Page extract
Ondalla Eradalla () is a 2018 Indian comedy drama film written and directed by D. Satya Prakash who previously wrote and directed Rama Rama Re, and produced by Umapathy Srinivas who has also produced Hebbuli. Production of the film started in February, the lead actor Rohith Pandavpura a young boy from Pandavapura was selected out of the 1500 kids auditioned for the film.

Plot 
The story revolves around a seven year old boy named Sameera who loses his pet Banu. He goes alone in search of his pet cow to a town called 'Pete', along the way he meets many people from different sections of society. Innocence is the main theme of the movie, whether his innocence can reign over the selfishness of the people he meets on the way to recover his lost pet forms the main crux of the movie.

Action item A
In the film description, how many kids auditioned before the lead actor was selected?

Recorded data
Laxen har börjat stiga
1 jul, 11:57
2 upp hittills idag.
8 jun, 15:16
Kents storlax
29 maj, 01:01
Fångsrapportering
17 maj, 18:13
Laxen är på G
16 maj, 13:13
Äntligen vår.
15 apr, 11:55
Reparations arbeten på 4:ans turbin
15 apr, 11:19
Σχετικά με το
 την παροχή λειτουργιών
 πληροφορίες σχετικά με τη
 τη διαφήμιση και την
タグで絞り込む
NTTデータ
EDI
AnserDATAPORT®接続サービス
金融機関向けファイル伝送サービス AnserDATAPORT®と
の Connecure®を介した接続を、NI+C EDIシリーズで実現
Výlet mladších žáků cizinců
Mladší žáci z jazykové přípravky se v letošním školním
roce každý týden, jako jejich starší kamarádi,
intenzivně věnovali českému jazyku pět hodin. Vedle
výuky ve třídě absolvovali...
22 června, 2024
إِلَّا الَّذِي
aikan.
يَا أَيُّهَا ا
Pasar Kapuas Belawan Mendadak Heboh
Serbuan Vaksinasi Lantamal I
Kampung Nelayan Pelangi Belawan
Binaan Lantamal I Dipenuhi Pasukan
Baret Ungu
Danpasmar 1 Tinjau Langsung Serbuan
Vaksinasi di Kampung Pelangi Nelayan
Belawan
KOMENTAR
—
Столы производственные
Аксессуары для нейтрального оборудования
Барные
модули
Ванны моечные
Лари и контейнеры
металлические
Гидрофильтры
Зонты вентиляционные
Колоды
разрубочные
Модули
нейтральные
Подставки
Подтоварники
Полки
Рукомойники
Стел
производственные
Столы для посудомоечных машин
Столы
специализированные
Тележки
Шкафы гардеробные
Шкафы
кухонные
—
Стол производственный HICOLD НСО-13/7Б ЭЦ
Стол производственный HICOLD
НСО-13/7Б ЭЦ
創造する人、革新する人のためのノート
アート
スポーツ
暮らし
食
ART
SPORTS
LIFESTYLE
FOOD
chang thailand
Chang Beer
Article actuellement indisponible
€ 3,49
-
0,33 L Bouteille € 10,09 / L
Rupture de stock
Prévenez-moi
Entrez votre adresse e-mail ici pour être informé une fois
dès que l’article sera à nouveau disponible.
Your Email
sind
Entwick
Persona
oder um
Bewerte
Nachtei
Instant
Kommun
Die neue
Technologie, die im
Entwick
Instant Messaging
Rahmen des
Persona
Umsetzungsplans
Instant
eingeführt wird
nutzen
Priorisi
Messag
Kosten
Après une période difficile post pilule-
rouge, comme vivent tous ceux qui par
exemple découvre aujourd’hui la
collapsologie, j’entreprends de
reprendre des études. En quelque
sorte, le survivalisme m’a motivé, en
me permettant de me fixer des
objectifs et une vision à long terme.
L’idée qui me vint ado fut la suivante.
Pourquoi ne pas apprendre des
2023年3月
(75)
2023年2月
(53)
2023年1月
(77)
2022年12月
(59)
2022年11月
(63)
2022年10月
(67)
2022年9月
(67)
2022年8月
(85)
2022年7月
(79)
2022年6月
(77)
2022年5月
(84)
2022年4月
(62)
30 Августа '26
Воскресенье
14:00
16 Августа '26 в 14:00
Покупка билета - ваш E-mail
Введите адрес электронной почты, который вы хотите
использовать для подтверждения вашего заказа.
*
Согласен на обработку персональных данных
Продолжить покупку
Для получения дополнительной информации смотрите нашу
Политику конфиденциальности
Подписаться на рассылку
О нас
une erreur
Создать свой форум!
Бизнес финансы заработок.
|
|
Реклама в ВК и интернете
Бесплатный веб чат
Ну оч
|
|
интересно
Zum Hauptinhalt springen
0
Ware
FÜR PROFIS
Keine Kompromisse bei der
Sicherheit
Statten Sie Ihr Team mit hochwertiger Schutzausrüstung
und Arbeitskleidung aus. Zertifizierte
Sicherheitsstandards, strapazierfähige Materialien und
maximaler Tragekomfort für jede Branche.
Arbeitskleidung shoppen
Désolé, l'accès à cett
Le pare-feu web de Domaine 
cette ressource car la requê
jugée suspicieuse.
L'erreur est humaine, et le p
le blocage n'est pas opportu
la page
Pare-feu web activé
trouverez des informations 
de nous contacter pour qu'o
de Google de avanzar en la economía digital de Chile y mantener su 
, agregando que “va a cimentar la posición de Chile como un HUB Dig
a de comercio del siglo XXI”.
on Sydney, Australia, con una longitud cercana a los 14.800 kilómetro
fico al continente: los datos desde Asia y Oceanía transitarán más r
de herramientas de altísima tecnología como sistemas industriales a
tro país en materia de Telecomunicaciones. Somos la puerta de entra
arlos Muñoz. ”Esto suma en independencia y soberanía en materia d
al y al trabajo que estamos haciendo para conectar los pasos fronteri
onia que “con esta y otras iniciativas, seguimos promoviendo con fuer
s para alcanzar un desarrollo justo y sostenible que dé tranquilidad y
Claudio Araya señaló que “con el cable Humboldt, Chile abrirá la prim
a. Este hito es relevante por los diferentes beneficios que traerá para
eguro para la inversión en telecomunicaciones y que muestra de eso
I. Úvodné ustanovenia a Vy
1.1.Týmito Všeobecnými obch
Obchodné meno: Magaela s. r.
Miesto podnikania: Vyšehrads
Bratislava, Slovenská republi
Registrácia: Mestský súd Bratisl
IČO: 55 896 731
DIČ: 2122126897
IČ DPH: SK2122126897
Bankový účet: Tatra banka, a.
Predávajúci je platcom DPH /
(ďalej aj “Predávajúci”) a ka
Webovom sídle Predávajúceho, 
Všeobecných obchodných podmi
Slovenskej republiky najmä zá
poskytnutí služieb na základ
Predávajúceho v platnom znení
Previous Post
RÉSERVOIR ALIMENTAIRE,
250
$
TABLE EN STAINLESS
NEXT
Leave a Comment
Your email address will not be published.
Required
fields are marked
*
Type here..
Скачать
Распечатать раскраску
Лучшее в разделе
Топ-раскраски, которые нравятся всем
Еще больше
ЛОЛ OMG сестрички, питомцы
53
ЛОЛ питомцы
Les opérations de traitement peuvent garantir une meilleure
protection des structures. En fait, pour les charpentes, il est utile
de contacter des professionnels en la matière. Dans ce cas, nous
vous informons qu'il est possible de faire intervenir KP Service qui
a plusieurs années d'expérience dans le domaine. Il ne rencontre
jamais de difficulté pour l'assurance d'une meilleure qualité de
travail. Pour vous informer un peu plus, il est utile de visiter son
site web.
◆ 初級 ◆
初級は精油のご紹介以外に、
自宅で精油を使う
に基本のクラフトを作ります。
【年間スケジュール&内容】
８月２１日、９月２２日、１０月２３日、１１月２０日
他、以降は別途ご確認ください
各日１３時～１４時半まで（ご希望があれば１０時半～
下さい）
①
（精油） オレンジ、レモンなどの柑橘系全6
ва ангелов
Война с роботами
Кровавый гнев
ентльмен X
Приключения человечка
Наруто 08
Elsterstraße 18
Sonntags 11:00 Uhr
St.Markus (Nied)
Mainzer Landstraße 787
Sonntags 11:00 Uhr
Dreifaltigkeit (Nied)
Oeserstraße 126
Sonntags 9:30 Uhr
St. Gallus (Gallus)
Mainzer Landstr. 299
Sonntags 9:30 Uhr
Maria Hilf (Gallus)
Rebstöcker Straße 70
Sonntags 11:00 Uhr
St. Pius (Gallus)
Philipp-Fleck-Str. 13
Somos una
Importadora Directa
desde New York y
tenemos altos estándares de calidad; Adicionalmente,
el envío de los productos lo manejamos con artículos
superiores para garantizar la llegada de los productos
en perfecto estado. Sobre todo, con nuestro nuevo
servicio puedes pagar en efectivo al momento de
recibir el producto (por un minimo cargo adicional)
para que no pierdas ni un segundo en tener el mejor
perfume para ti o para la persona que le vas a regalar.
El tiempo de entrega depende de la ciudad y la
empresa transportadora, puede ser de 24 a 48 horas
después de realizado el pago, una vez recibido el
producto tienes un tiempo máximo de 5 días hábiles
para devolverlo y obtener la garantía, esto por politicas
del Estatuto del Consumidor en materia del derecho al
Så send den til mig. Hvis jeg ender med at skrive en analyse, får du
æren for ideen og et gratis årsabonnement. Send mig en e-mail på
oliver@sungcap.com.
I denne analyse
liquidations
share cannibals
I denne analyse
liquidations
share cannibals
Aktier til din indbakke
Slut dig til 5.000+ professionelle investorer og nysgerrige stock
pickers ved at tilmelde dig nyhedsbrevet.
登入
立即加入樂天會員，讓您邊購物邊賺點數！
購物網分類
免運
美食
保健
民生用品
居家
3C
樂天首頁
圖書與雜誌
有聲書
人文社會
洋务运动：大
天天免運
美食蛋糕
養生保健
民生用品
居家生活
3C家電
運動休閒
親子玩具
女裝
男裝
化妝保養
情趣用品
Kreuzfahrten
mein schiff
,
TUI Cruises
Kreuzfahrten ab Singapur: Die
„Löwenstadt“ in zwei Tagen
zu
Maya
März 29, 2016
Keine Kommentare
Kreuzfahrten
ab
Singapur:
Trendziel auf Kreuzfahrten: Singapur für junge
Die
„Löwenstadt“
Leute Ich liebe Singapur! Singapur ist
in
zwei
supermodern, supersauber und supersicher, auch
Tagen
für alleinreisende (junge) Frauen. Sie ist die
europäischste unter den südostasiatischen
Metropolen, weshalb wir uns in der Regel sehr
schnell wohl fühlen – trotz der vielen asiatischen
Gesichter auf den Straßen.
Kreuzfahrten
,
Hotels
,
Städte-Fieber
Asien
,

Action item B
Please render the records as a Markdown table with columns Row and Line, giving each line a row number and leaving out blank lines. Cover only the lines from the first line of the records up to and including the line with "AnserDATAPORT®接続サービス".

Task solution A
1500 kids auditioned.

Task solution B
| Row | Line |
|---|---|
| 1 | Laxen har börjat stiga |
| 2 | 1 jul, 11:57 |
| 3 | 2 upp hittills idag. |
| 4 | 8 jun, 15:16 |
| 5 | Kents storlax |
| 6 | 29 maj, 01:01 |
| 7 | Fångsrapportering |
| 8 | 17 maj, 18:13 |
| 9 | Laxen är på G |
| 10 | 16 maj, 13:13 |
| 11 | Äntligen vår. |
| 12 | 15 apr, 11:55 |
| 13 | Reparations arbeten på 4:ans turbin |
| 14 | 15 apr, 11:19 |
| 15 | Σχετικά με το |
| 16 |  την παροχή λειτουργιών |
| 17 |  πληροφορίες σχετικά με τη |
| 18 |  τη διαφήμιση και την |
| 19 | タグで絞り込む |
| 20 | NTTデータ |
| 21 | EDI |
| 22 | AnserDATAPORT®接続サービス |